Capitalism can be a brutal, cruel process. We look back and speak admiringly of technological breakthroughs like the steam engine, the spinning wheel, and the telephone. But those advances made it a bad time to be, respectively, a blacksmith, a seamstress, or a telegraph operator. Creative destruction is not just something that might happen in a market economy. It is something that must happen. At the beginning of the twentieth century, half of all Americans worked in farming or ranching.15 Now that figure is about one in a hundred and still falling. (Iowa is still losing roughly fifteen hundred farmers a year.) Note that two important things have not happened: (1) We have not starved to death; and (2) we do not have a 49 percent unemployment rate. Instead, American farmers have become so productive that we need far fewer of them to feed ourselves. The individuals who would have been farming ninety years ago are now fixing our cars, designing computer games, playing professional football, etc. Just imagine our collective loss of utility if Steve Jobs, Steven Spielberg, and Oprah Winfrey were corn farmers.
Creative destruction is a tremendous positive force in the long run.
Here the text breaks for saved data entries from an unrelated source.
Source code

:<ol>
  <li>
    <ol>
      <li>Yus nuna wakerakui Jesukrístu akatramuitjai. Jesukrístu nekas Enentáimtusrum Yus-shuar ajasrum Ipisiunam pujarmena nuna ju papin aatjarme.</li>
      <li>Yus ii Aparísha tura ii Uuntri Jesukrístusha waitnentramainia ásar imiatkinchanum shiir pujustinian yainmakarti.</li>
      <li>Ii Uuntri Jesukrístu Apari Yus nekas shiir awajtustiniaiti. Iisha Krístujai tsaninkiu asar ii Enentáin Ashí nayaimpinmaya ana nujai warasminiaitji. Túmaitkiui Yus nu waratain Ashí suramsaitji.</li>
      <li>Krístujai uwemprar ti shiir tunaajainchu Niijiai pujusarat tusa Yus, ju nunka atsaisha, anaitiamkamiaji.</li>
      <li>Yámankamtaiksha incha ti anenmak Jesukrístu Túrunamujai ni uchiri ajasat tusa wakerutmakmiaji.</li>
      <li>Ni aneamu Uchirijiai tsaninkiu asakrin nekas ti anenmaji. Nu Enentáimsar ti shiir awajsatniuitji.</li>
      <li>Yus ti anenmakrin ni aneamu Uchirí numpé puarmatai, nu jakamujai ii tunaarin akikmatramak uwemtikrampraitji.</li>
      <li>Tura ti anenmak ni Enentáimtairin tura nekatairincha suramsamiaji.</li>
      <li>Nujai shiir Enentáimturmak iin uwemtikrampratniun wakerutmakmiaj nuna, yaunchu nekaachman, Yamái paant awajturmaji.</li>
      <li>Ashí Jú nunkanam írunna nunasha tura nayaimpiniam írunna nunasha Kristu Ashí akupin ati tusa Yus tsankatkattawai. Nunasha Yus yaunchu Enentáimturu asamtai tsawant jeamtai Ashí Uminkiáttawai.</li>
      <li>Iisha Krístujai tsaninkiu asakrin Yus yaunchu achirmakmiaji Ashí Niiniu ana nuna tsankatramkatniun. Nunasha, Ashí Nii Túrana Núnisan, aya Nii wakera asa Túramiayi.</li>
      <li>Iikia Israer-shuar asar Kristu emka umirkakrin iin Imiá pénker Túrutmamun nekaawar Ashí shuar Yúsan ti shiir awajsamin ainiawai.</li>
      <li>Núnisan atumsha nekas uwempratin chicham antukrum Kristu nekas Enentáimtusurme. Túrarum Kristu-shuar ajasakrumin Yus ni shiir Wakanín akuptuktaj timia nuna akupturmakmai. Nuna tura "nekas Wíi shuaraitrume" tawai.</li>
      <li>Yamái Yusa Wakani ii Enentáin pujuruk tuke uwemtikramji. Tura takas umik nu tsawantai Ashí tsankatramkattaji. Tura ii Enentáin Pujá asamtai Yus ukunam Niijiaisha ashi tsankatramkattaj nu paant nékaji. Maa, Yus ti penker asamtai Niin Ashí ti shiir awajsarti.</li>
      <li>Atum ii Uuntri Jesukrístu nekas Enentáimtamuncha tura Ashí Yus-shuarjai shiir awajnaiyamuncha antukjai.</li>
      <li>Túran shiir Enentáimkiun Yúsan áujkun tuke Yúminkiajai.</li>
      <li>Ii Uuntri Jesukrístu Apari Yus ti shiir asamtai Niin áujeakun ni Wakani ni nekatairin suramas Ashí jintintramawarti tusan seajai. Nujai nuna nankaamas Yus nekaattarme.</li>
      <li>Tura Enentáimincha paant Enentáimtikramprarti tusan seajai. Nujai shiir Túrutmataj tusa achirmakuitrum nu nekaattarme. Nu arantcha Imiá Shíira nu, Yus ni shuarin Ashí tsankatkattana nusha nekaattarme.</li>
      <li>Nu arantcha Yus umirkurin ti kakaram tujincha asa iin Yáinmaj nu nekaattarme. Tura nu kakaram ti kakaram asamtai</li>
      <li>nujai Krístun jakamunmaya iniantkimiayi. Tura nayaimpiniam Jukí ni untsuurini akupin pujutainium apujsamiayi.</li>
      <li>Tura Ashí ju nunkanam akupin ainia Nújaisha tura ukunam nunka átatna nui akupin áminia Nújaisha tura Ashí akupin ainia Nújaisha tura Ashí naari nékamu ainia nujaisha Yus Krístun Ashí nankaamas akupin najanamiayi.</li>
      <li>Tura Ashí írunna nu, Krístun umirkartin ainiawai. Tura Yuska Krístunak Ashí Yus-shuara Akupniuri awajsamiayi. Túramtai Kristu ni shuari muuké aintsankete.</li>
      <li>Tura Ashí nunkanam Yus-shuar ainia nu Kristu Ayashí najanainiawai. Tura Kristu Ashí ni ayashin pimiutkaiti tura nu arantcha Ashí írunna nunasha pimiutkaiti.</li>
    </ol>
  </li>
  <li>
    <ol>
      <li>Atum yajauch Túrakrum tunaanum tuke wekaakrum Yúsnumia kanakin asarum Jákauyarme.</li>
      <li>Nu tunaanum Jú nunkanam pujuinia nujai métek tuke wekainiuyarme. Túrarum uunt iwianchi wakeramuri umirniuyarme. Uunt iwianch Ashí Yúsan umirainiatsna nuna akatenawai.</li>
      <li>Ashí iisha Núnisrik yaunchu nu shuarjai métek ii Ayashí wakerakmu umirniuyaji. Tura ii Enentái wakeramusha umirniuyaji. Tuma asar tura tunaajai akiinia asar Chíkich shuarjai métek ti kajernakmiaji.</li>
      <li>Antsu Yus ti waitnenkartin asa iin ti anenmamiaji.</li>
The bad news is that people don’t pay their bills in the long run. The folks at the mortgage company can be real sticklers about getting that check every month. When a plant closes or an industry is wiped out by competition, it can be years or even an entire generation before the affected workers and communities recover. Anyone who has ever driven through New England has seen the abandoned or underutilized mills that are monuments to the days when America still manufactured things like textiles and shoes. Or one can drive through Gary, Indiana, where miles of rusting steel plants are a reminder that the city was not always most famous for having more murders per capita than any other city in the United States.